| Directions for this task |
Return the line that contains "Draw a box round" plus every line after it to the end of the entries below, exactly as given, and stop there.

*** Opening of Data for review ***

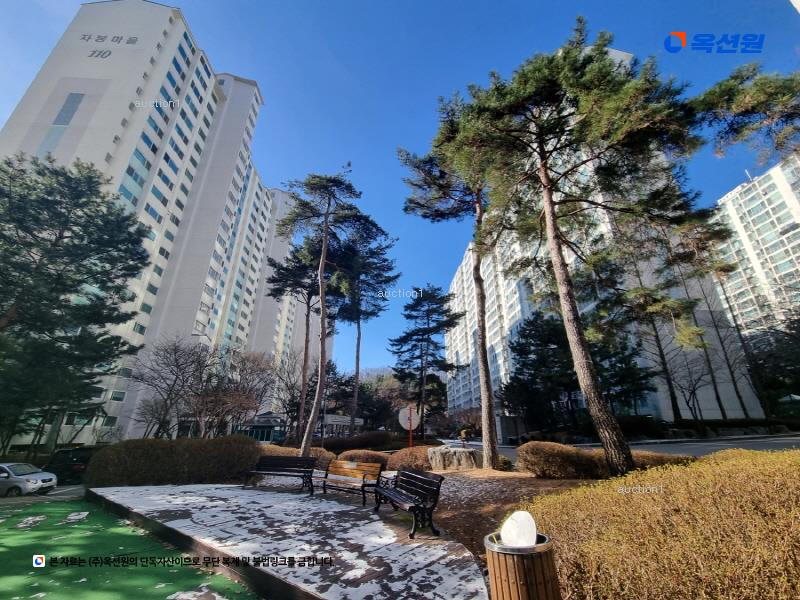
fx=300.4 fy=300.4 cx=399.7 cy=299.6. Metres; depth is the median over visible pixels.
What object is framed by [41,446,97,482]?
dark car
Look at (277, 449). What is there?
shrub
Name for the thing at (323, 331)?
pine tree
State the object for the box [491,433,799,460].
road
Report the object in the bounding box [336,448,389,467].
shrub
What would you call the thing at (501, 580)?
trash can
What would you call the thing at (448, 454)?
rock
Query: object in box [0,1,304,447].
apartment building
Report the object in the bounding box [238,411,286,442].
pavilion
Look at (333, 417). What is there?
low building
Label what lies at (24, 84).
sky
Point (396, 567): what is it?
pavement
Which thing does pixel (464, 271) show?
apartment building
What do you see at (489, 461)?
pine tree
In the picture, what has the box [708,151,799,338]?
apartment building
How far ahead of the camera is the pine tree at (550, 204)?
8.84 m
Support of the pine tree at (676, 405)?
on the ground
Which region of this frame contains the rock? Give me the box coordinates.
[428,446,480,470]
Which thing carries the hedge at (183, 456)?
on the ground
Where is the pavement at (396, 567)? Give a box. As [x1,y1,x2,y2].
[89,481,488,599]
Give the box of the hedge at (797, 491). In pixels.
[526,445,799,599]
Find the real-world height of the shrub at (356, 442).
1.654 m
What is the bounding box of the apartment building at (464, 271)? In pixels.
[443,46,763,425]
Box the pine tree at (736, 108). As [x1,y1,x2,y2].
[688,62,799,166]
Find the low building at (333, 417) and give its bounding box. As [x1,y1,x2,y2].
[319,413,364,436]
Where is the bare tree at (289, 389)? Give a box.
[268,347,309,439]
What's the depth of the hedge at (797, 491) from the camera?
2.71 m
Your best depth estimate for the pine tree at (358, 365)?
25.99 m
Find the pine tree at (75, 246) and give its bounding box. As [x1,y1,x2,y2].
[0,152,151,458]
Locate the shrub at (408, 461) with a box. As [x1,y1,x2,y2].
[388,446,432,472]
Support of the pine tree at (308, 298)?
on the ground
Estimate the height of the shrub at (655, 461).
0.802 m
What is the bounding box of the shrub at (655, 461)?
[630,450,695,469]
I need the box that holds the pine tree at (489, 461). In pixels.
[398,110,504,468]
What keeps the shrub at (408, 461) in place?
on the mulch bed
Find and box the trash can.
[484,532,559,599]
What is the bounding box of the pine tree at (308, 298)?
[266,240,330,444]
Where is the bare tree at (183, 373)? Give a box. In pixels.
[127,336,221,438]
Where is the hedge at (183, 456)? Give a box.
[86,435,262,486]
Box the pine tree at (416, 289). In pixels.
[388,285,462,438]
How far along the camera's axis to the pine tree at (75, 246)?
15.04 m
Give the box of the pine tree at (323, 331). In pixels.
[277,170,372,458]
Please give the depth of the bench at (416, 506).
5.33 m
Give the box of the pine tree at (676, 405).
[618,240,696,421]
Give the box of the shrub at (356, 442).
[321,431,392,451]
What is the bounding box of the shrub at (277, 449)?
[259,444,333,470]
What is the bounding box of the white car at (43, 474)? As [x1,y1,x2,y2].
[0,461,56,495]
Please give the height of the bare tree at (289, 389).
8.921 m
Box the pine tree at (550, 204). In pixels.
[442,21,713,476]
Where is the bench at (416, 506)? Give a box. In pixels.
[371,468,443,539]
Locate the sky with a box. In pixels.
[0,0,799,376]
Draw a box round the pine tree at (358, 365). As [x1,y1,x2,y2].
[337,222,397,434]
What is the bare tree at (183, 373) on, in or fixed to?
on the ground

*** Close of Data for review ***

| Result of this task |
Draw a box round the pine tree at (358, 365). As [x1,y1,x2,y2].
[337,222,397,434]
What is the bare tree at (183, 373) on, in or fixed to?
on the ground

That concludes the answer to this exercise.